*** DATA SUPPLIED ***
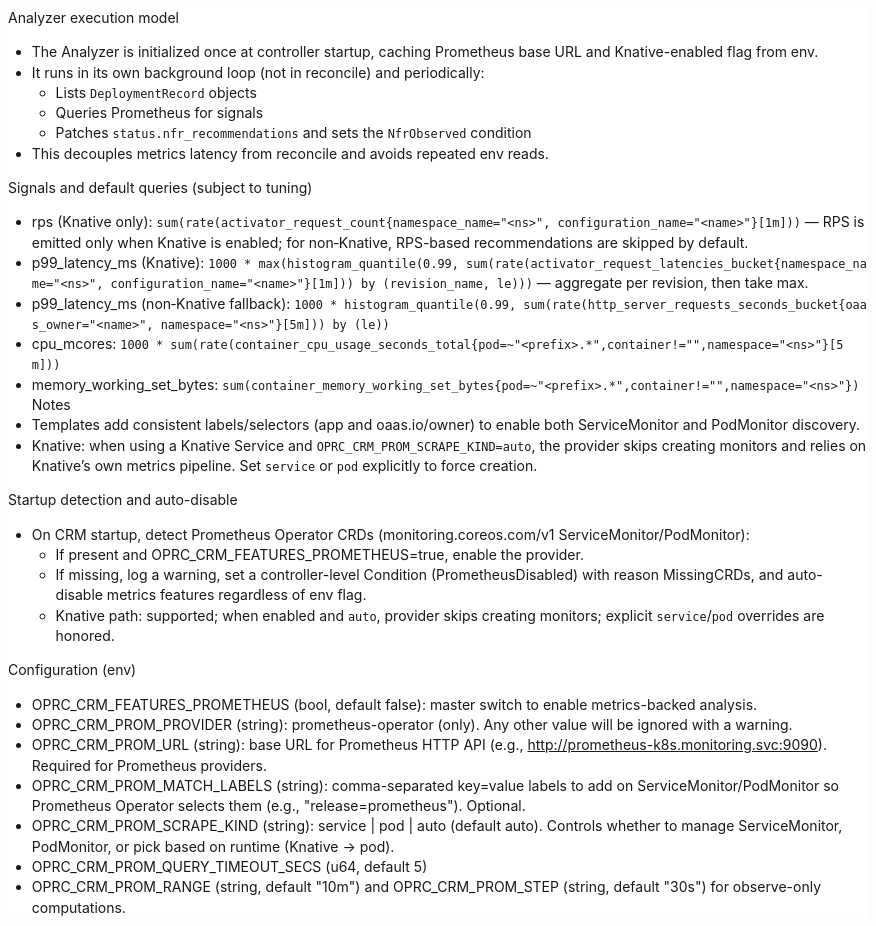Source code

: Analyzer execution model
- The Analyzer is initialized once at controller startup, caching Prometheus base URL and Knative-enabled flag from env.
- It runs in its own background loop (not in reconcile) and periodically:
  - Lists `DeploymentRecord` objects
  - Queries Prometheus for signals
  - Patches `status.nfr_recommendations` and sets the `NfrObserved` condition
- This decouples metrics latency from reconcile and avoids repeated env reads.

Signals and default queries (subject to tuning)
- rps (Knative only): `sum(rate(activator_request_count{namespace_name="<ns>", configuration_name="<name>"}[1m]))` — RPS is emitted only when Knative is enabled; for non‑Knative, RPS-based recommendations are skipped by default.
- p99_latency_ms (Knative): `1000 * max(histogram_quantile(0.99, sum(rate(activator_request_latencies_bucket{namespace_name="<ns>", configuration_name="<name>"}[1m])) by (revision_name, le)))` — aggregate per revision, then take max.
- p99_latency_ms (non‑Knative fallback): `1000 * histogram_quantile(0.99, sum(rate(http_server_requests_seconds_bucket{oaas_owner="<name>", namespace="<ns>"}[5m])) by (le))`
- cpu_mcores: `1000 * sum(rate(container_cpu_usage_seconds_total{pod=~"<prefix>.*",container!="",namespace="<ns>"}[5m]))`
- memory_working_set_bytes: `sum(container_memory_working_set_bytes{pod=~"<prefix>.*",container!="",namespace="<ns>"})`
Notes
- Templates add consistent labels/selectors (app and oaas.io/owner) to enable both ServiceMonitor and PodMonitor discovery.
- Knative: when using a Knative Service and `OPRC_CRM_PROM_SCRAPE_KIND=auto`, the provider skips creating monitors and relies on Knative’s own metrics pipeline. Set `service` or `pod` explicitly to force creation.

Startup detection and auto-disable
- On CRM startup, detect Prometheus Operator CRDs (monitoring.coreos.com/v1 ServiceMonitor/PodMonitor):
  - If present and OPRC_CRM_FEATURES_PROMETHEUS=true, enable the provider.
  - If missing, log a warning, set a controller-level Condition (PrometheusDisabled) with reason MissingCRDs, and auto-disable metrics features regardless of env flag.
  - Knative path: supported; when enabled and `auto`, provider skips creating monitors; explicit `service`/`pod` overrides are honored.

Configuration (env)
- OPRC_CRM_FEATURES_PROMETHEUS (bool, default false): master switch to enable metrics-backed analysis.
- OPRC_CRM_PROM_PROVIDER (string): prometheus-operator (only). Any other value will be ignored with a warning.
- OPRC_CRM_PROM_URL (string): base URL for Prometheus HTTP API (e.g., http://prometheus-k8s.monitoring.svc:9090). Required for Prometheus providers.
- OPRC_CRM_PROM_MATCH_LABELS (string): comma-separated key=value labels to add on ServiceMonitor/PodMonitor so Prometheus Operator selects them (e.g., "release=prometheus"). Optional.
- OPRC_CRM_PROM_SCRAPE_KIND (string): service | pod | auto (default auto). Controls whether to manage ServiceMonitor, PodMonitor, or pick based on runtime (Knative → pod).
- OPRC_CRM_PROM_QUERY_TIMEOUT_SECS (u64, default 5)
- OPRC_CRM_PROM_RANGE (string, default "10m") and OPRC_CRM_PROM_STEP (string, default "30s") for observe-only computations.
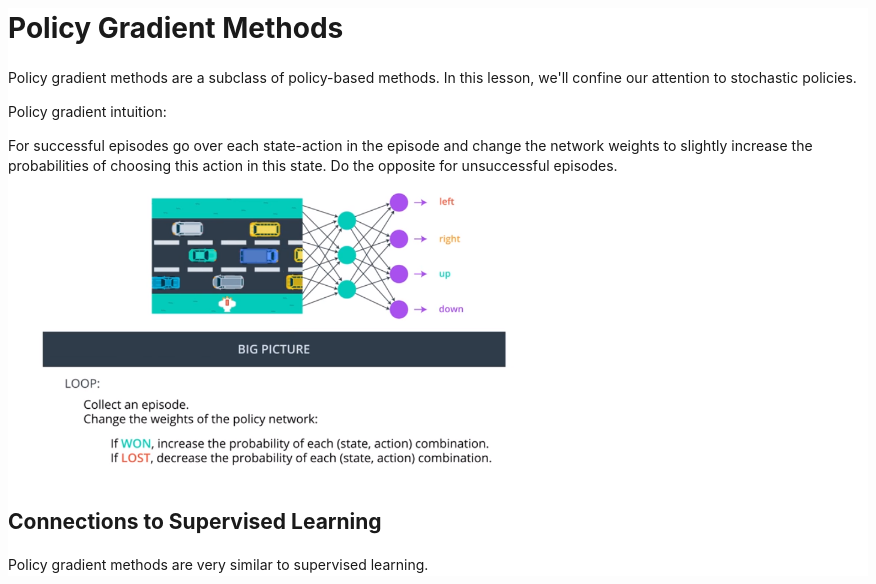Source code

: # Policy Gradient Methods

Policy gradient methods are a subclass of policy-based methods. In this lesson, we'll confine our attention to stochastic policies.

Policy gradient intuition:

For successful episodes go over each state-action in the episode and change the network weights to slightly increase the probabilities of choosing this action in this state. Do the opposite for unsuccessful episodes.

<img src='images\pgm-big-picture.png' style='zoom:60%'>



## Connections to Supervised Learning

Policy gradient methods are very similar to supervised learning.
*** End of DATA SUPPLIED ***
**TASK GOAL**:
Rewrite the text of both entries with every instance of "reconcile" replaced by "reconciliation" and everything else left unchanged. Omit the pictures from your answer.

**SOLUTION**:
Source code

: Analyzer execution model
- The Analyzer is initialized once at controller startup, caching Prometheus base URL and Knative-enabled flag from env.
- It runs in its own background loop (not in reconciliation) and periodically:
  - Lists `DeploymentRecord` objects
  - Queries Prometheus for signals
  - Patches `status.nfr_recommendations` and sets the `NfrObserved` condition
- This decouples metrics latency from reconciliation and avoids repeated env reads.

Signals and default queries (subject to tuning)
- rps (Knative only): `sum(rate(activator_request_count{namespace_name="<ns>", configuration_name="<name>"}[1m]))` — RPS is emitted only when Knative is enabled; for non‑Knative, RPS-based recommendations are skipped by default.
- p99_latency_ms (Knative): `1000 * max(histogram_quantile(0.99, sum(rate(activator_request_latencies_bucket{namespace_name="<ns>", configuration_name="<name>"}[1m])) by (revision_name, le)))` — aggregate per revision, then take max.
- p99_latency_ms (non‑Knative fallback): `1000 * histogram_quantile(0.99, sum(rate(http_server_requests_seconds_bucket{oaas_owner="<name>", namespace="<ns>"}[5m])) by (le))`
- cpu_mcores: `1000 * sum(rate(container_cpu_usage_seconds_total{pod=~"<prefix>.*",container!="",namespace="<ns>"}[5m]))`
- memory_working_set_bytes: `sum(container_memory_working_set_bytes{pod=~"<prefix>.*",container!="",namespace="<ns>"})`
Notes
- Templates add consistent labels/selectors (app and oaas.io/owner) to enable both ServiceMonitor and PodMonitor discovery.
- Knative: when using a Knative Service and `OPRC_CRM_PROM_SCRAPE_KIND=auto`, the provider skips creating monitors and relies on Knative’s own metrics pipeline. Set `service` or `pod` explicitly to force creation.

Startup detection and auto-disable
- On CRM startup, detect Prometheus Operator CRDs (monitoring.coreos.com/v1 ServiceMonitor/PodMonitor):
  - If present and OPRC_CRM_FEATURES_PROMETHEUS=true, enable the provider.
  - If missing, log a warning, set a controller-level Condition (PrometheusDisabled) with reason MissingCRDs, and auto-disable metrics features regardless of env flag.
  - Knative path: supported; when enabled and `auto`, provider skips creating monitors; explicit `service`/`pod` overrides are honored.

Configuration (env)
- OPRC_CRM_FEATURES_PROMETHEUS (bool, default false): master switch to enable metrics-backed analysis.
- OPRC_CRM_PROM_PROVIDER (string): prometheus-operator (only). Any other value will be ignored with a warning.
- OPRC_CRM_PROM_URL (string): base URL for Prometheus HTTP API (e.g., http://prometheus-k8s.monitoring.svc:9090). Required for Prometheus providers.
- OPRC_CRM_PROM_MATCH_LABELS (string): comma-separated key=value labels to add on ServiceMonitor/PodMonitor so Prometheus Operator selects them (e.g., "release=prometheus"). Optional.
- OPRC_CRM_PROM_SCRAPE_KIND (string): service | pod | auto (default auto). Controls whether to manage ServiceMonitor, PodMonitor, or pick based on runtime (Knative → pod).
- OPRC_CRM_PROM_QUERY_TIMEOUT_SECS (u64, default 5)
- OPRC_CRM_PROM_RANGE (string, default "10m") and OPRC_CRM_PROM_STEP (string, default "30s") for observe-only computations.
Source code

: # Policy Gradient Methods

Policy gradient methods are a subclass of policy-based methods. In this lesson, we'll confine our attention to stochastic policies.

Policy gradient intuition:

For successful episodes go over each state-action in the episode and change the network weights to slightly increase the probabilities of choosing this action in this state. Do the opposite for unsuccessful episodes.

<img src='images\pgm-big-picture.png' style='zoom:60%'>



## Connections to Supervised Learning

Policy gradient methods are very similar to supervised learning.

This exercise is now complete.